Aims and Objectives: To describe our technique for performing radiofrequency ablation (RFA) in osteoid osteoma and to evaluate the results of treatment. Materials and Methods: We evaluated 40 patients in whom RFA was performed for osteoid osteomas between October 2005 and February 2008. The lesions were located in the femur (n = 22), tibia (n = 10), humerus (n = 2), acetabulum (n = 2), radius (n = 1), fibula (n = 1), patella (n = 1), and calcaneum (n = 1). The procedure was performed using a standard technique. Results: Technical success was achieved in all patients, with intranidal localization of the needle and complete ablation. All patients were fully weight bearing 2-3 h after the procedure. Successful pain relief was achieved in all patients within 48 h. Immediate complications included a case of minor thermal skin burn and a small cortical chip fracture, which healed on its own. There were no delayed complications. The average follow-up period was 12 months. Two patients (5% of cases) had recurrence of pain after intervals of 5 and 8 months, respectively, following the ablation; this was due to recurrence of the lesion. Complete pain relief was however achieved after a second ablation in both cases. Thus, our primary and secondary clinical success rates were 95 and 100%, respectively. Conclusion: RFA is a safe, quick, minimally invasive, and extremely effective method for the management of osteoid osteomas.

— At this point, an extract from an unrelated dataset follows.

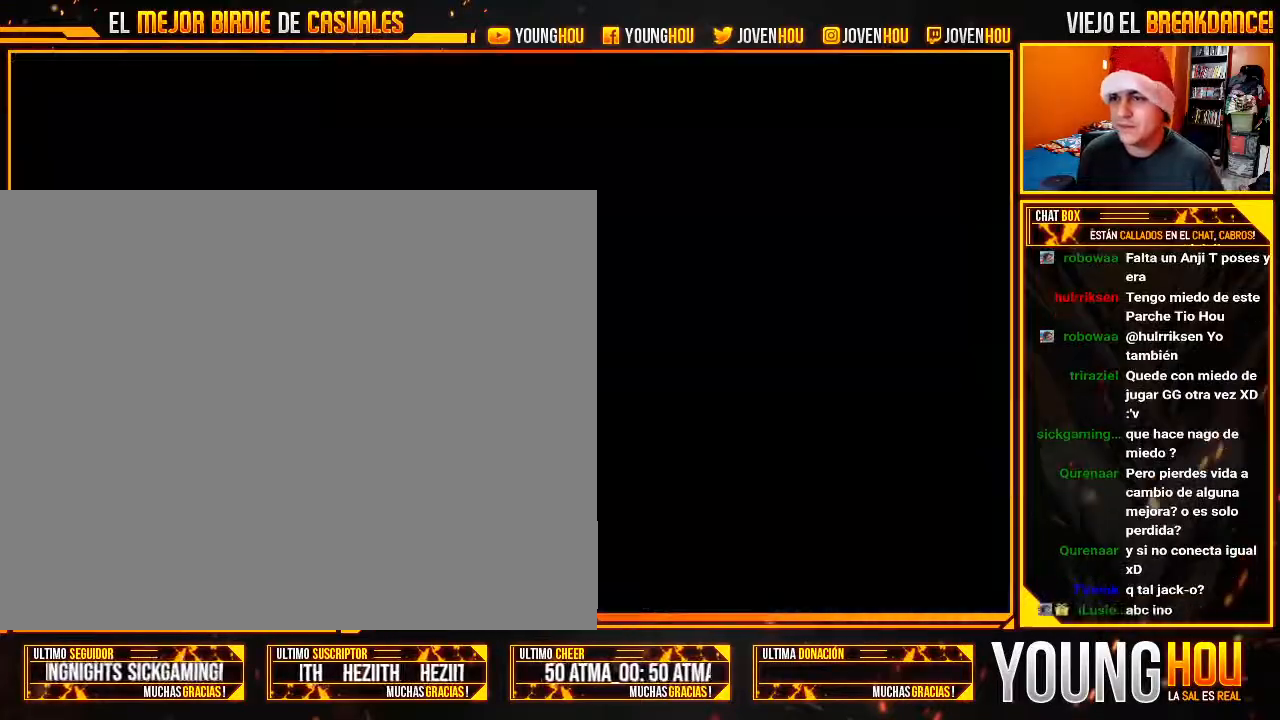
{"dt_ms": 500, "buttons": ["L2"], "left_stick": "right", "events": [[196, "L2", "down"], [411, "left_stick", "right"]]}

Keywords: Osteoid osteomas; radiofrequency ablation

How to cite this article:
Jankharia B, Burute N. Percutaneous radiofrequency ablation for osteoid osteoma: How we do it. Indian J Radiol Imaging 2009;19:36-42

How to cite this URL:
Jankharia B, Burute N. Percutaneous radiofrequency ablation for osteoid osteoma: How we do it. Indian J Radiol Imaging [serial online] 2009 [cited 2018 Jan 20];19:36-42. Available from: http://www.ijri.org/text.asp?2009/19/1/36/44523

   Introduction Top


Osteoid osteoma is an extremely painful benign skeletal tumor seen in young individuals. Anti-inflammatory medications have been traditional used for pain management. Although surgery is the definitive treatment, difficulty in lesion localization and the need for extensive dissection pose a problem. Radiofrequency ablation (RFA) has been found to be a safe, fast, and reliable method of treating osteoid osteomas. [1],[2],[3] We would like to present our work on 40 patients with osteoid osteomas in whom we successfully performed RFA. We also describe in detail our method of performing this procedure.


   Materials and Methods Top


During the period from October 2005 to February 2008, 40 patients underwent percutaneous RFA for osteoid osteomas. The lesions were located in the femur ( n = 22), tibia ( n = 10), humerus ( n = 2), acetabulum ( n = 2), radius ( n = 1), fibula ( n = 1), patella ( n = 1), and calcaneum ( n = 1). One patient had had percutaneous RFA 2 years ago at another center and presented with recurrence of symptoms.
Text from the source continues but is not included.